Running multiple threads on one processor can increase performance, if you can manage to get more work done at the same time, instead of let the processor wait between different operations. However, it could also be a severe loss of performance due to for example synchronization or that the processor is overloaded and cant step up to the requirements.
As for multiple cores, threading can improve the performance significantly. However, much depends on finding the hotspots and not overdo it. Using threads everywhere and the need of synchronization can even lower the performance. Optimizing using threads with multiple cores takes a lot of pre-studies and planning to get a good result. You need for example to think about how many threads to be use in different situations. You do not want the threads to sit and wait for information used by another thread.
http://www.intel.com/intelpress/samples/mcp_samplech01.pdf
https://computing.llnl.gov/tutorials/parallel_comp/
https://computing.llnl.gov/tutorials/pthreads/
http://en.wikipedia.org/wiki/Superscalar
http://en.wikipedia.org/wiki/Simultaneous_multithreading
I have been doing some intensive C++ mathematical simulation runs using 24 core servers. If I run 24 separate simulations in parallel on the 24 cores of a single server, then I get a runtime for each of my simulations of say X seconds.
The bizarre thing I have noticed is that, when running only 12 simulations, using 12 of the 24 cores, with the other 12 cores idle, then each of the simulations runs at a runtime of Y seconds, where Y is much greater than X! When viewing the task manager graph of the processor usage, it is obvious that a process does not stick to only one core, but alternates between a number of cores.
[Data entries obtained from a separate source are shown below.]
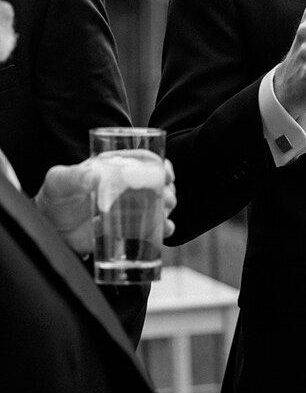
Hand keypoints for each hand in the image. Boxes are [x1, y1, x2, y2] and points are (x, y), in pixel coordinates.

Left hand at [35, 156, 177, 253]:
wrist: (49, 229)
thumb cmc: (54, 198)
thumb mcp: (59, 181)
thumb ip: (73, 176)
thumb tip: (95, 177)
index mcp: (115, 170)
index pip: (144, 162)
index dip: (160, 166)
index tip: (167, 173)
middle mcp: (127, 188)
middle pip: (157, 184)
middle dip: (169, 189)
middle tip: (167, 197)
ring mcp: (130, 210)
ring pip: (159, 205)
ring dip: (169, 207)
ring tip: (166, 211)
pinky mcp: (128, 230)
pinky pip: (152, 229)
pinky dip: (163, 229)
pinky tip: (165, 230)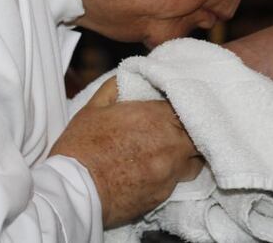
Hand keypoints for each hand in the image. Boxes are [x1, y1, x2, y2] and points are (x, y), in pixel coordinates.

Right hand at [51, 78, 202, 226]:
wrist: (74, 193)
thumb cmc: (81, 148)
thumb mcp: (93, 108)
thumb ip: (116, 87)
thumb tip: (129, 77)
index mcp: (154, 117)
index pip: (186, 106)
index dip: (179, 106)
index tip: (171, 109)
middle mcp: (169, 145)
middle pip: (198, 134)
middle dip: (190, 131)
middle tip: (176, 130)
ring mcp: (169, 172)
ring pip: (195, 161)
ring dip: (187, 155)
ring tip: (170, 153)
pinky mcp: (163, 195)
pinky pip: (178, 182)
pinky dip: (172, 175)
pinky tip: (155, 172)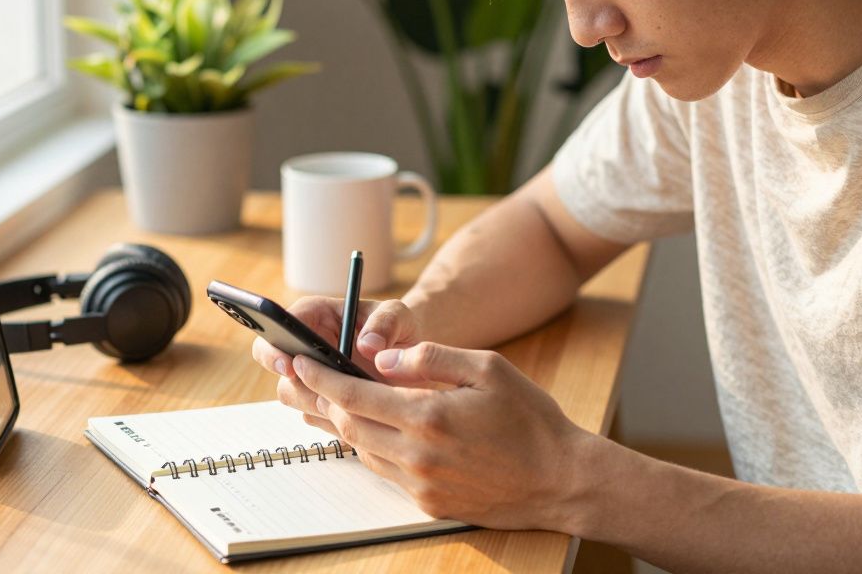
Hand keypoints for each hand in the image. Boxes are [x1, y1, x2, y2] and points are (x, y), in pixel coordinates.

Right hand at [252, 297, 422, 416]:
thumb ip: (386, 323)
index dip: (278, 344)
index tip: (291, 364)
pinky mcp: (320, 400)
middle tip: (311, 389)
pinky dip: (327, 419)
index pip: (283, 324)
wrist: (411, 359)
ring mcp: (311, 375)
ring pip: (291, 393)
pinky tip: (353, 416)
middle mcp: (307, 345)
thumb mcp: (399, 316)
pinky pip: (312, 414)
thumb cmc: (399, 328)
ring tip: (345, 404)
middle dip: (288, 378)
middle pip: (276, 362)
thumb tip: (368, 345)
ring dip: (311, 401)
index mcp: (317, 314)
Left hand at [289, 342, 594, 531]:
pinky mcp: (429, 504)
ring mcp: (421, 485)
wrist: (561, 480)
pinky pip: (386, 472)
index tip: (300, 362)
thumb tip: (383, 359)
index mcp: (428, 417)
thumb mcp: (488, 368)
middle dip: (322, 400)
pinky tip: (378, 431)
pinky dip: (374, 448)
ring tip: (335, 401)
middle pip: (347, 426)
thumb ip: (431, 358)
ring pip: (362, 451)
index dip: (320, 378)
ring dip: (346, 425)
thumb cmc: (530, 419)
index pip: (353, 395)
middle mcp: (417, 456)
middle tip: (305, 379)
That is to say, the switching between cores to use all the cores slows down the calculation process.
The way I maintained the runtime when running only 12 simulations, is to run another 12 "junk" simulations on the side, using the remaining 12 cores!
Conclusion: When using multi-cores, use them all at 100%, for lower utilisation, the runtime increases!
For single core CPU,
Actually the performance depends on the job you are referring.
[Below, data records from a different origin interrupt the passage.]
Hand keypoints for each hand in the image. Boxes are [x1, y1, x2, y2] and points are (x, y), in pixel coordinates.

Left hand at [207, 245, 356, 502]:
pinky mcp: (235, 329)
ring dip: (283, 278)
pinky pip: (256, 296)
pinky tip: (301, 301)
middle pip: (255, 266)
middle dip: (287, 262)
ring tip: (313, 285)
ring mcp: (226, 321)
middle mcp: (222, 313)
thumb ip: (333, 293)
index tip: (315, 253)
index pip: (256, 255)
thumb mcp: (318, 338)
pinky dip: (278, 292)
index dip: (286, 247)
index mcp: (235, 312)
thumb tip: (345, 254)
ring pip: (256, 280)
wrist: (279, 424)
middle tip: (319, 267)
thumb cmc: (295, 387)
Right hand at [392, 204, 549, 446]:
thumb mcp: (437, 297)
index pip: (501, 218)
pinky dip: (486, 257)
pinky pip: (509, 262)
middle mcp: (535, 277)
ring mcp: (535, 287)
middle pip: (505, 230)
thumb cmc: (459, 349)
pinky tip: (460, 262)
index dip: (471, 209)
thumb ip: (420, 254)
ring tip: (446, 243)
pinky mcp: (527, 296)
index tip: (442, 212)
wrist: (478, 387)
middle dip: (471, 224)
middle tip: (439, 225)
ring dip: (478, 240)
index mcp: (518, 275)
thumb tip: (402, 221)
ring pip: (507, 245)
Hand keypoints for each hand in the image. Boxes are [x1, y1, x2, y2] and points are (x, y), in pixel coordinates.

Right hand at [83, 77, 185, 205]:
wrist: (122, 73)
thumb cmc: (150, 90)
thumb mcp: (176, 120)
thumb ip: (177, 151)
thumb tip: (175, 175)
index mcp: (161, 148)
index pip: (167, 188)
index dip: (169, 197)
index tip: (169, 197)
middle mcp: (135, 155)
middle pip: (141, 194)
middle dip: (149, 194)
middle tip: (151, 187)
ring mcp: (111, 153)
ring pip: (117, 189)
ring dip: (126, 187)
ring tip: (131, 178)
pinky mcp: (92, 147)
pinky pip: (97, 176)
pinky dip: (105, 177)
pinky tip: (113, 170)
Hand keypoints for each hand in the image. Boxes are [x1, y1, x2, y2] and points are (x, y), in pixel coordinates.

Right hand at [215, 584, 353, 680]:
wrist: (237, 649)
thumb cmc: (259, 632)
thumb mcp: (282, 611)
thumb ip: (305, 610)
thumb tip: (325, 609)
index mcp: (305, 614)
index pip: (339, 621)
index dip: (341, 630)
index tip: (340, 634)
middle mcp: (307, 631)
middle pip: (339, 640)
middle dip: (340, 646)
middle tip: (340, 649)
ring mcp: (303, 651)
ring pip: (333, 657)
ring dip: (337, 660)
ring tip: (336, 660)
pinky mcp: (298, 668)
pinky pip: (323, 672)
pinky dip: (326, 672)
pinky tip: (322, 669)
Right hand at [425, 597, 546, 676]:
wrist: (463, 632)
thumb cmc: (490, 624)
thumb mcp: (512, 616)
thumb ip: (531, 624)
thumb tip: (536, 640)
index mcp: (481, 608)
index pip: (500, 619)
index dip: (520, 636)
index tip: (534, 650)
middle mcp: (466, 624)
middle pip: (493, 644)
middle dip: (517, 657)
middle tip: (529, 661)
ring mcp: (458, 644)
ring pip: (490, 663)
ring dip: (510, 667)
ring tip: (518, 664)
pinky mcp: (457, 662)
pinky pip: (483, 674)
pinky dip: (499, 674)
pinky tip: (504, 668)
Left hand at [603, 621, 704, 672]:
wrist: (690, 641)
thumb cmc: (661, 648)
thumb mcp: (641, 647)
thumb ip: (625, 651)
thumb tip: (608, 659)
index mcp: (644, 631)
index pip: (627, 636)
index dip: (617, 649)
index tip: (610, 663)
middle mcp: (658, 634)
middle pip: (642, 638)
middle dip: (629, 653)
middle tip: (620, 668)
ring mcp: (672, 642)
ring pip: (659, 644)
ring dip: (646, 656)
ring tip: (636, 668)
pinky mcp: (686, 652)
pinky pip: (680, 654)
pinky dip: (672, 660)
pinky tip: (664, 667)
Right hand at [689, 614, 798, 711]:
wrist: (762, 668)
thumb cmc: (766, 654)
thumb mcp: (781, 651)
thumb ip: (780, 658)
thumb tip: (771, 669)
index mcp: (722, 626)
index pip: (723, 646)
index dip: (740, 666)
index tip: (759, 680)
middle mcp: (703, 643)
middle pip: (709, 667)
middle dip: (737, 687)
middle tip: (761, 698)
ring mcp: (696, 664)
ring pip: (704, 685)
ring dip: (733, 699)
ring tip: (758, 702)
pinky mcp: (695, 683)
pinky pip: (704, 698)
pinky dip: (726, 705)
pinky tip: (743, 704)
In your case, for calculation done by CPU, in that case OverClocking would help if your parentBoard supports it. Otherwise there is no way for CPU to do calculations that are faster than the speed of CPU.
For the sake of Multicore CPU
As the above answers say, if properly designed the performance may increase, if all cores are fully used.
In single core CPU, if the threads are implemented in User Level then multithreading wont matter if there are blocking system calls in the thread, like an I/O operation. Because kernel won't know about the userlevel threads.
So if the process does I/O then you can implement the threads in Kernel space and then you can implement different threads for different job.
(The answer here is on theory based.)
Even a CPU bound task might run faster multi-threaded if properly designed to take advantage of cache memory and pipelineing done by the processor. Modern processors spend a lot of time
twiddling their thumbs, even when nominally fully "busy".
Imagine a process that used a small chunk of memory very intensively. Processing
the same chunk of memory 1000 times would be much faster than processing 1000 chunks
of similar memory.
You could certainly design a multi threaded program that would be faster than a single thread.
Treads don't increase performance. Threads sacrifice performance in favor of keeping parts of the code responsive.
The only exception is if you are doing a computation that is so parallelizeable that you can run different threads on different cores (which is the exception, not the rule).